Institute Professor Catherine Lutz was recently awarded the Society for the Anthropology of North America’s prize for distinguished achievement in the critical study of North America. The co-author most recently of
Carjacked: The Culture of the Automobile and its Effects on Our Lives (Palgrave Macmillan, 2010), Lutz has been particularly vocal recently about car loans – “a massive load of debt … that has grown to become a larger component of national household debt than credit cards, itself a crushing $800 billion dollars,” as she writes this week on the
Huffington Post. A video inspired by her book accompanies her opinion piece.
Car Crash from Watson Institute on Vimeo.
The problems of car-dependence and car debt are not unique to America but are expanding globally, Lutz has also pointed out on the
Global Conversation. They will increasingly create challenges for mobility, land-use, and equality in rapidly motorizing states including India, China, and Brazil, she says.
The SANA Prize is awarded each year to a senior anthropologist “for broad-based contributions to research, teaching and service related to the development of critical studies of North America. The award recognizes a distinguished long-term program of research and publication, and also takes into account contributions in other areas, such teaching and training, SANA/AAA service, and community, activist, practice, or policy involvements outside academia.”

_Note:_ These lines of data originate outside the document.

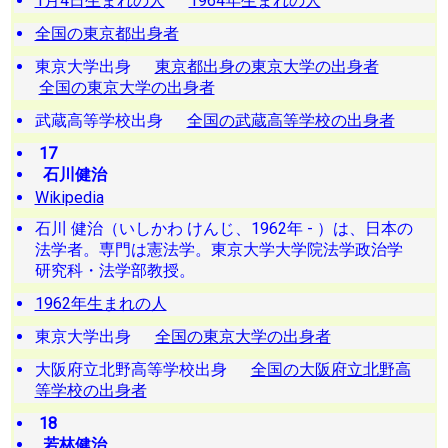
1月4日生まれの人
1964年生まれの人
全国の東京都出身者
東京大学出身
東京都出身の東京大学の出身者
全国の東京大学の出身者
武蔵高等学校出身
全国の武蔵高等学校の出身者
17
石川健治
Wikipedia
石川 健治（いしかわ けんじ、1962年 - ）は、日本の
法学者。専門は憲法学。東京大学大学院法学政治学
研究科・法学部教授。
1962年生まれの人
東京大学出身
全国の東京大学の出身者
大阪府立北野高等学校出身
全国の大阪府立北野高
等学校の出身者
18
若林健治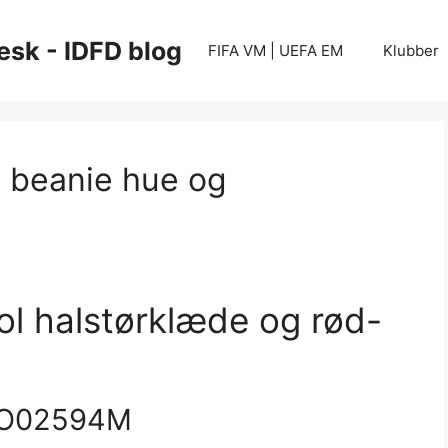
esk - IDFD blog
FIFA VM | UEFA EM
Klubber
l beanie hue og
ol halstørklæde og rød-
O02594M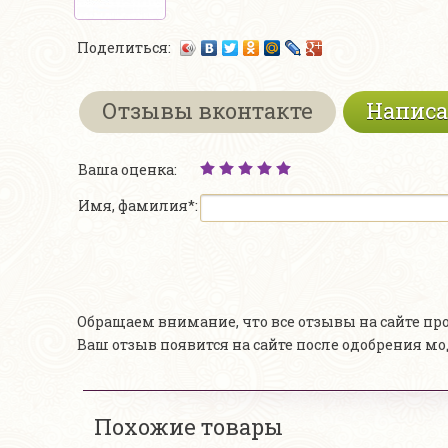
Поделиться:
Отзывы вконтакте
Написа
Ваша оценка:
Имя, фамилия*:
Обращаем внимание, что все отзывы на сайте п
Ваш отзыв появится на сайте после одобрения м
Похожие товары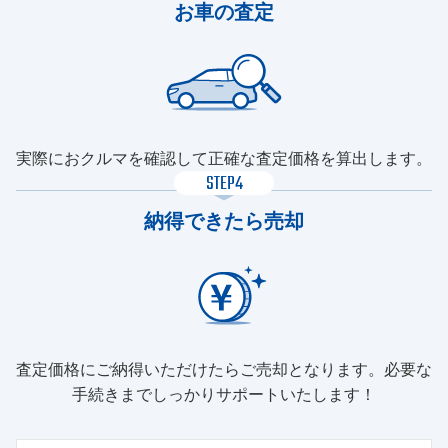
お車の査定
実際におクルマを確認して正確な査定価格を算出します。
STEP4
納得できたら売却
査定価格にご納得いただけたらご売却となります。必要な
手続きまでしっかりサポートいたします！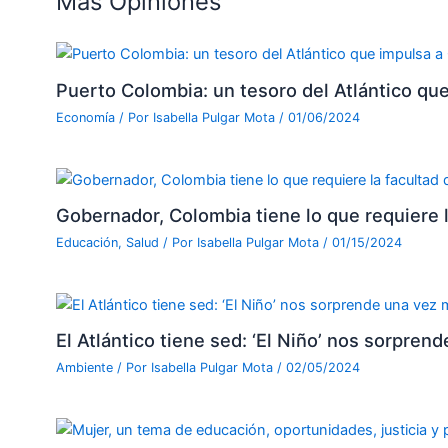
Más Opiniones
Puerto Colombia: un tesoro del Atlántico que
Economía
/ Por
Isabella Pulgar Mota
/
01/06/2024
Gobernador, Colombia tiene lo que requiere l
Educación
,
Salud
/ Por
Isabella Pulgar Mota
/
01/15/2024
El Atlántico tiene sed: ‘El Niño’ nos sorpren
Ambiente
/ Por
Isabella Pulgar Mota
/
02/05/2024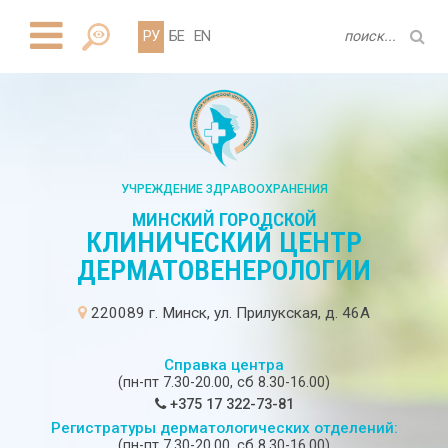
РУ
БЕ
EN
УЧРЕЖДЕНИЕ ЗДРАВООХРАНЕНИЯ
МИНСКИЙ ГОРОДСКОЙ
КЛИНИЧЕСКИЙ ЦЕНТР
ДЕРМАТОВЕНЕРОЛОГИИ
220089 г. Минск, ул. Прилукская, д. 46А
Справка центра
(пн-пт 7.30-20.00, сб 8.30-16.00)
+375 17 322-73-81
Регистратуры дерматологических отделений:
(пн-пт 7.30-20.00, сб 8.30-16.00)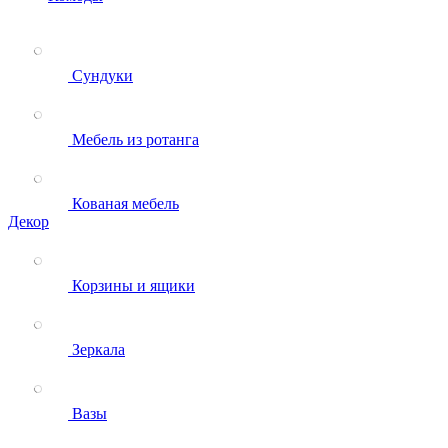
Сундуки
Мебель из ротанга
Кованая мебель
Декор
Корзины и ящики
Зеркала
Вазы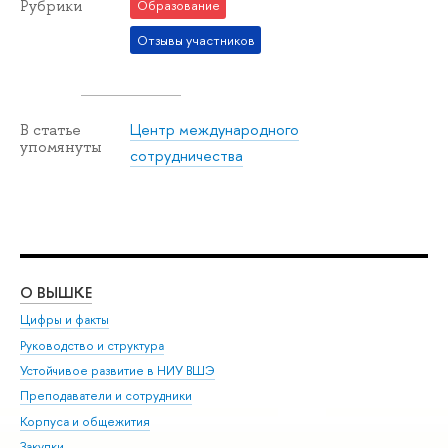
Рубрики
Образование
Отзывы участников
Центр международного
В статье
упомянуты
сотрудничества
О ВЫШКЕ
ОБ
Цифры и факты
Ли
Руководство и структура
Дов
Устойчивое развитие в НИУ ВШЭ
Ол
Преподаватели и сотрудники
При
Корпуса и общежития
Вы
Закупки
При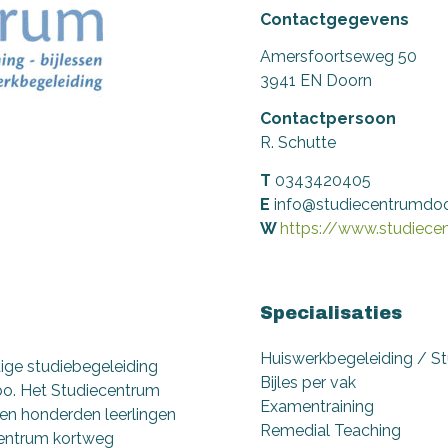
Contactgegevens
Amersfoortseweg 50
3941 EN Doorn
Contactpersoon
R. Schutte
T
0343420405
E
info@studiecentrumdoo
W
https://www.studiece
Specialisaties
Huiswerkbegeleiding / St
ige studiebegeleiding
Bijles per vak
bo. Het Studiecentrum
Examentraining
ben honderden leerlingen
Remedial Teaching
centrum kortweg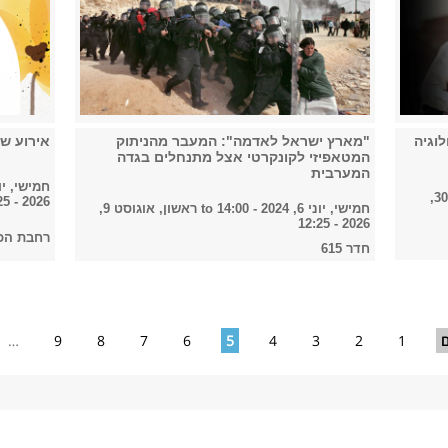
וגיה
"מארץ ישראל לאדמה": המעבר מהניתוק
אירוע שו
המטאפיזי לקונקרטי אצל מתנחלים בגדה
המערבית
חמישי, יוני 6, 2024 -
ראשון, יוני 30,
2026 - 12:25
חמישי, יוני 6, 2024 - 14:00
to
ראשון, אוגוסט 9,
2026 - 12:25
רחבת הכנ
חדר 615
ם
1
2
3
4
5
6
7
8
9
…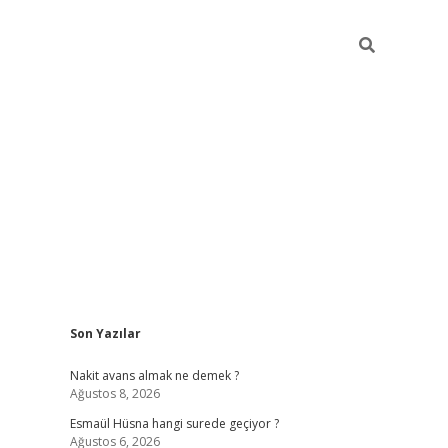
Sidebar
Son Yazılar
ilbet yeni giriş
ilbet giriş
vdcasino giriş
w
Nakit avans almak ne demek ?
Ağustos 8, 2026
Esmaül Hüsna hangi surede geçiyor ?
Ağustos 6, 2026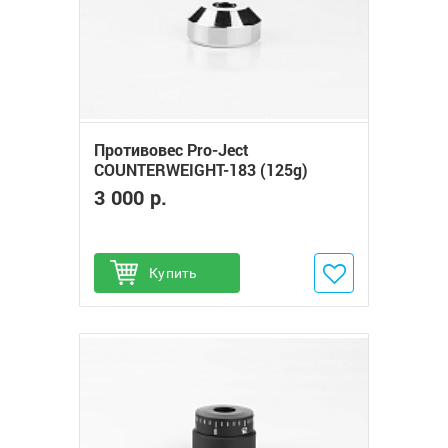
Противовес Pro-Ject
COUNTERWEIGHT-183 (125g)
3 000 р.
Купить
Добавить в избранное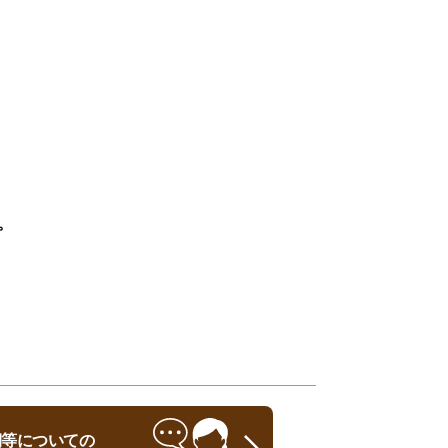
。
時期等についての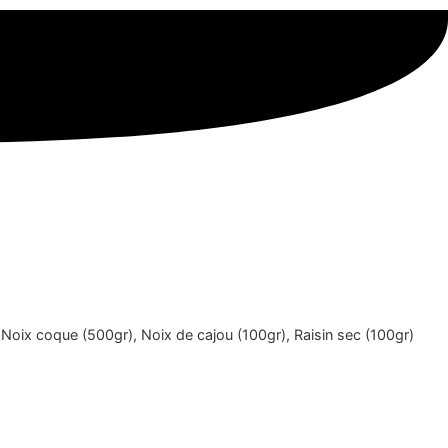
 Noix coque (500gr), Noix de cajou (100gr), Raisin sec (100gr)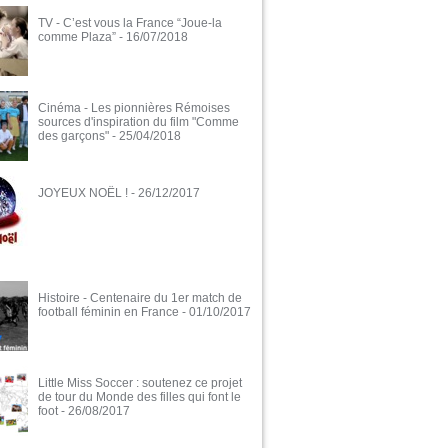
TV - C’est vous la France “Joue-la
comme Plaza”
- 16/07/2018
Cinéma - Les pionnières Rémoises
sources d'inspiration du film "Comme
des garçons"
- 25/04/2018
JOYEUX NOËL !
- 26/12/2017
Histoire - Centenaire du 1er match de
football féminin en France
- 01/10/2017
Little Miss Soccer : soutenez ce projet
de tour du Monde des filles qui font le
foot
- 26/08/2017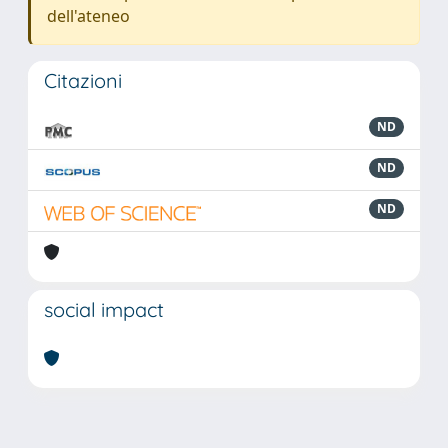
dell'ateneo
Citazioni
ND
ND
ND
social impact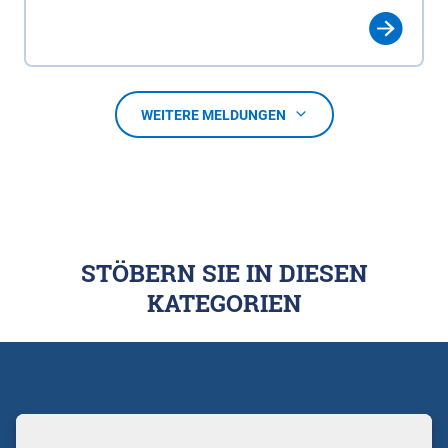
WEITERE MELDUNGEN
STÖBERN SIE IN DIESEN
KATEGORIEN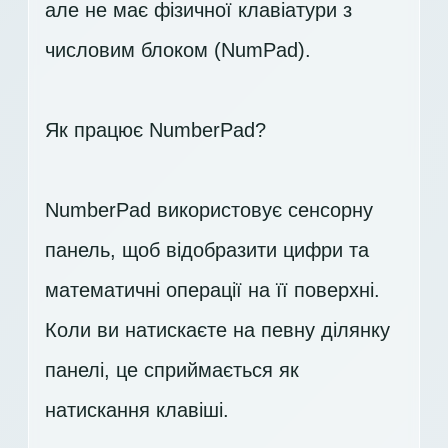
але не має фізичної клавіатури з
числовим блоком (NumPad).
Як працює NumberPad?
NumberPad використовує сенсорну
панель, щоб відобразити цифри та
математичні операції на її поверхні.
Коли ви натискаєте на певну ділянку
панелі, це сприймається як
натискання клавіші.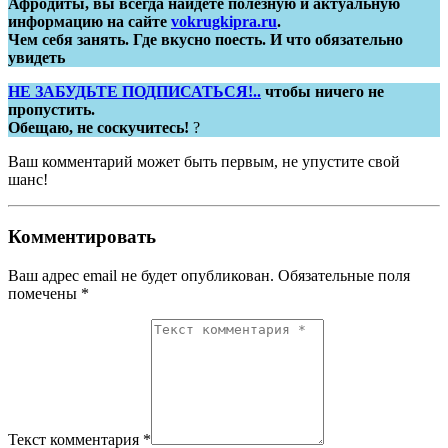
Афродиты, вы всегда найдёте полезную и актуальную
информацию на сайте
vokrugkipra.ru
.
Чем себя занять. Где вкусно поесть. И что обязательно
увидеть
НЕ ЗАБУДЬТЕ ПОДПИСАТЬСЯ!..
чтобы ничего не
пропустить.
Обещаю, не соскучитесь!
?
Ваш комментарий может быть первым, не упустите свой
шанс!
Комментировать
Ваш адрес email не будет опубликован.
Обязательные поля
помечены
*
Текст комментария *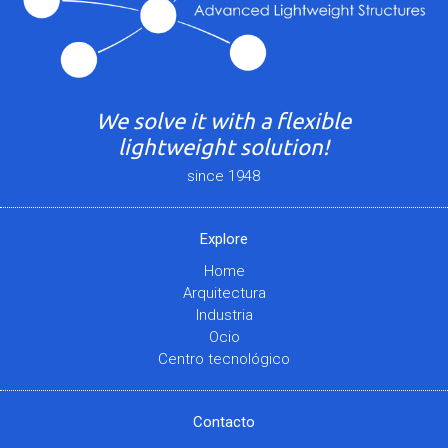
We solve it with a flexible
lightweight solution!
since 1948
Explore
Home
Arquitectura
Industria
Ocio
Centro tecnológico
Contacto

Lutz, who is chair of Brown’s Anthropology Department, has also published the co-authored
Breaking Ranks: Iraq Veterans Speak Out against the War (University of California Press, 2010),
The Bases of Empire: The Global Struggle against US Military Posts (New York University Press, 2009),
Local Democracy under Siege: Activism, Public Interests, and Private Politics (New York University Press, 2007, winner of a Society for the Anthropology of North America book award), and
Homefront: A Military City and the American 20th Century (Beacon Press, 2001, winner of the Leeds Prize and the Victor Turner Prize).